*** Given data

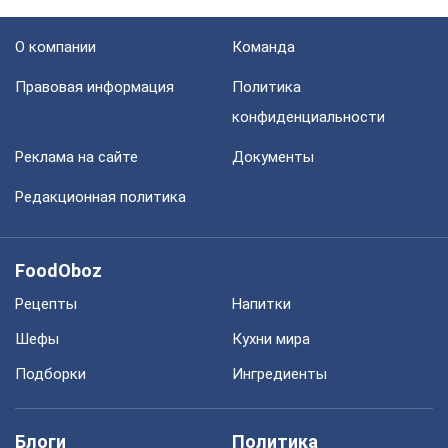
О компании
Команда
Правовая информация
Политика
конфиденциальности
Реклама на сайте
Документы
Редакционная политика
FoodOboz
Рецепты
Напитки
Шефы
Кухни мира
Подборки
Ингредиенты
Блоги
Политика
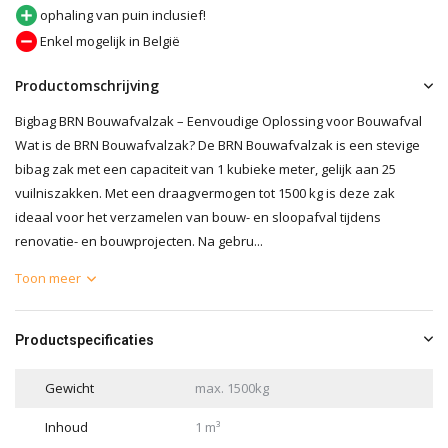
ophaling van puin inclusief!
Enkel mogelijk in België
Productomschrijving
Bigbag BRN Bouwafvalzak – Eenvoudige Oplossing voor Bouwafval
Wat is de BRN Bouwafvalzak? De BRN Bouwafvalzak is een stevige
bibag zak met een capaciteit van 1 kubieke meter, gelijk aan 25
vuilniszakken. Met een draagvermogen tot 1500 kg is deze zak
ideaal voor het verzamelen van bouw- en sloopafval tijdens
renovatie- en bouwprojecten. Na gebru...
Toon meer
Productspecificaties
Gewicht
max. 1500kg
Inhoud
1 m³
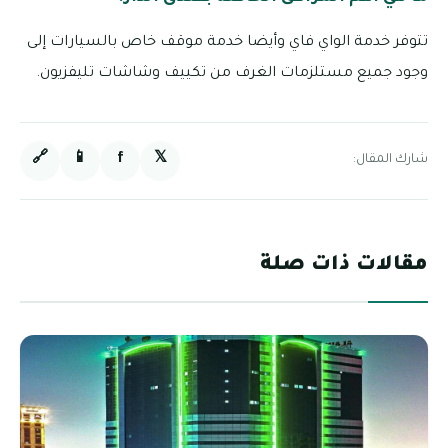
تتوفر خدمة الواي فاي وأيضا خدمة موقف خاص بالسيارات إلى
وجود جميع مستلزمات الغرف من تكييف وشاشات تليفزيون.
🔗
📱
f
𝕏
شارك المقال:
مقالات ذات صلة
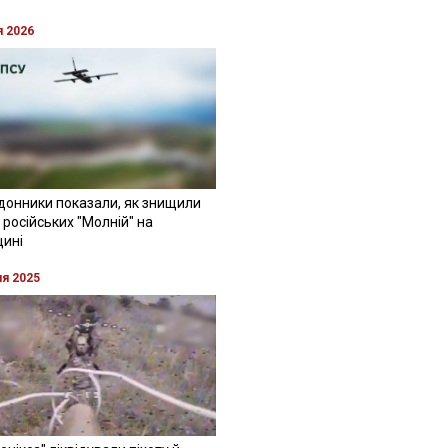
я 2026
донники показали, як знищили
 російських "Молній" на
щині
ня 2025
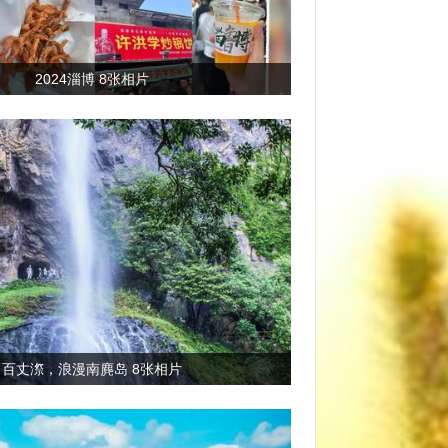
2024淄博 8张相片
百丈漈，浪漫南麂岛 8张相片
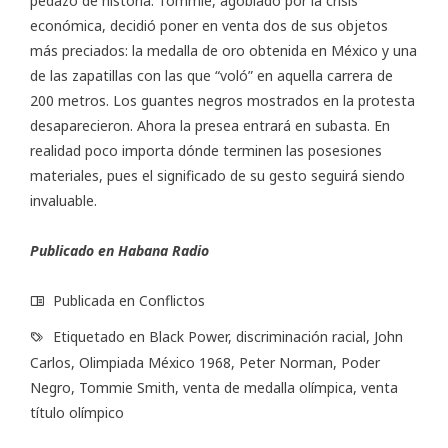
pedazo de historia. Tommie, agobiado por la crisis
económica, decidió poner en venta dos de sus objetos
más preciados: la medalla de oro obtenida en México y una
de las zapatillas con las que “voló” en aquella carrera de
200 metros. Los guantes negros mostrados en la protesta
desaparecieron. Ahora la presea entrará en subasta. En
realidad poco importa dónde terminen las posesiones
materiales, pues el significado de su gesto seguirá siendo
invaluable.
Publicado en
Habana Radio
Publicada en
Conflictos
Etiquetado en
Black Power
,
discriminación racial
,
John
Carlos
,
Olimpiada México 1968
,
Peter Norman
,
Poder
Negro
,
Tommie Smith
,
venta de medalla olímpica
,
venta
título olímpico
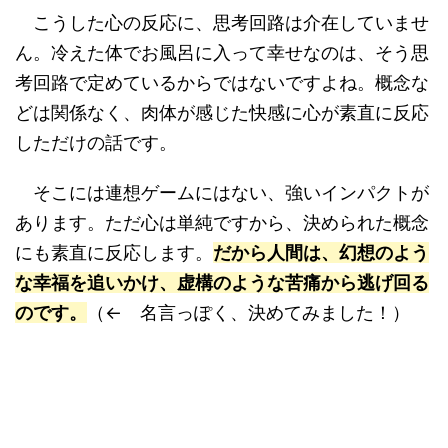
こうした心の反応に、思考回路は介在していませ
ん。冷えた体でお風呂に入って幸せなのは、そう思
考回路で定めているからではないですよね。概念な
どは関係なく、肉体が感じた快感に心が素直に反応
しただけの話です。
そこには連想ゲームにはない、強いインパクトが
あります。ただ心は単純ですから、決められた概念
にも素直に反応します。
だから人間は、幻想のよう
な幸福を追いかけ、虚構のような苦痛から逃げ回る
のです。
（← 名言っぽく、決めてみました！）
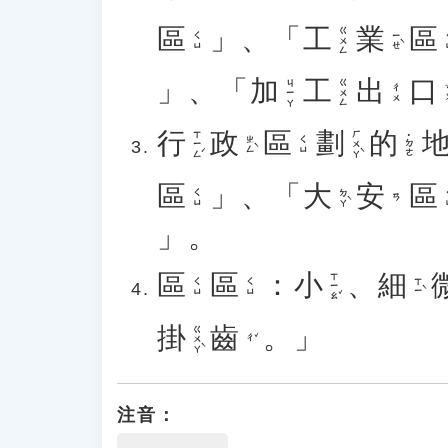
區
」、「
工
業
區
ㄍㄨㄥ
ㄧㄝˋ
ㄑㄩ
」、「
加
工
出
口
ㄐㄧㄚ
ㄍㄨㄥ
ㄎ
ㄔㄨ
行
政
區
劃
的
ㄒㄧㄥˊ
ㄏㄨㄚˋ
˙ㄉㄜ
ㄓㄥˋ
ㄑㄩ
區
」、「
大
安
區
ㄉㄚˋ
ㄑㄩ
ㄢ
」。
區
區
：
小
、
細
ㄒㄧㄠˇ
ㄒㄧˋ
ㄑㄩ
ㄑㄩ
掛
齒
。」
ㄍㄨㄚˋ
ㄔˇ
注音：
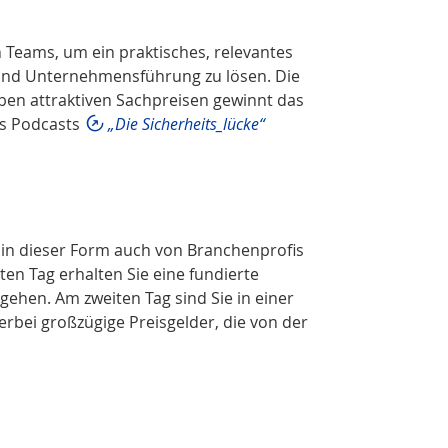
n Teams, um ein praktisches, relevantes
y und Unternehmensführung zu lösen. Die
eben attraktiven Sachpreisen gewinnt das
es Podcasts
„Die Sicherheits_lücke“
s in dieser Form auch von Branchenprofis
n Tag erhalten Sie eine fundierte
gehen. Am zweiten Tag sind Sie in einer
erbei großzügige Preisgelder, die von der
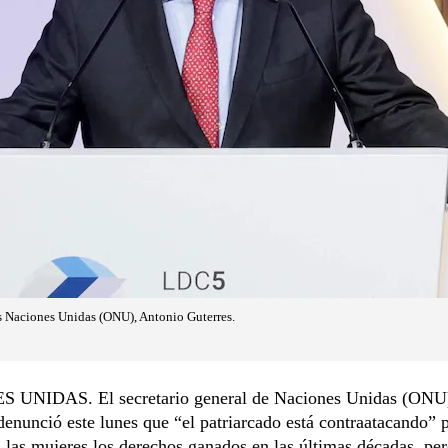
as Naciones Unidas (ONU), Antonio Guterres.
UNIDAS. El secretario general de Naciones Unidas (ONU)
denunció este lunes que “el patriarcado está contraatacando” 
a las mujeres los derechos ganados en las últimas décadas, per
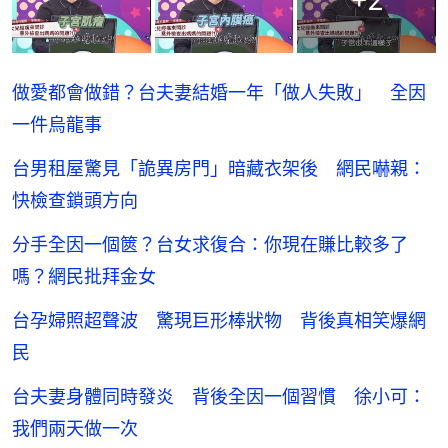
+
2
做愛都會做錯？台夫妻結婚一年「做人失敗」 全因
一件烏龍事
台男租屋驚見「詭異房門」暗藏衣架後 網民嚇親：
快檢查鎖頭方向
分手全因一個篋？台女求復合：你現在賺比較多了
嗎？網民批拜金女
台孕婦照超聲波 驚現巨形棒狀物 背後真相笑爆網
民
台夫妻身體同時發炎 背後全因一個習慣 徐小可：
我們兩天做一次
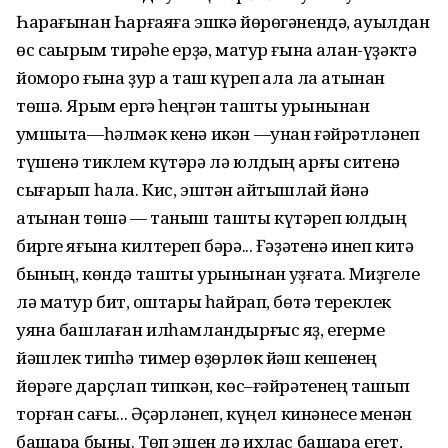
Һарағынан Һарғаяға эшкә йөрөгәнендә, ауылдан
өс саҡырым тирәһе ерҙә, матур ғына аҡлан-үҙәктә
йоморо ғына ҙур аҡ таш күреп ҡала ла атынан
төшә. Ярым ергә һеңгән ташты урынынан
ҡумшыта—һәлмәк кенә икән —унан ғәйрәтләнеп
түшенә тиклем күтәрә лә юлдың арғы ситенә
сығарып һала. Кис, эштән ҡайтышлай йәнә
атынан төшә — таныш ташты күтәреп юлдың
бирге яғына килтереп бәрә... Ғәҙәтенә инеп китә
бының, көндә ташты урынынан ҡуҙғата. Миҙгеле
лә матур бит, ҡоштары һайрап, бөтә тереклек
уяна башлаған илһамландырғыс яҙ, егерме
йәшлек типһә тимер өҙөрлөк йәш кешенең
йөрәге дарҫлап типкән, көс–ғәйрәтенең ташып
торған сағы... Әҫәрләнеп, күңел кинәнесе менән
башҡара быны. Төп эшен дә ихлас башҡара егет,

******

» The problem: Please tally the lines of the records that contain the string "юлдың", treating case as significant, and reply with the number alone.

» Task response: 2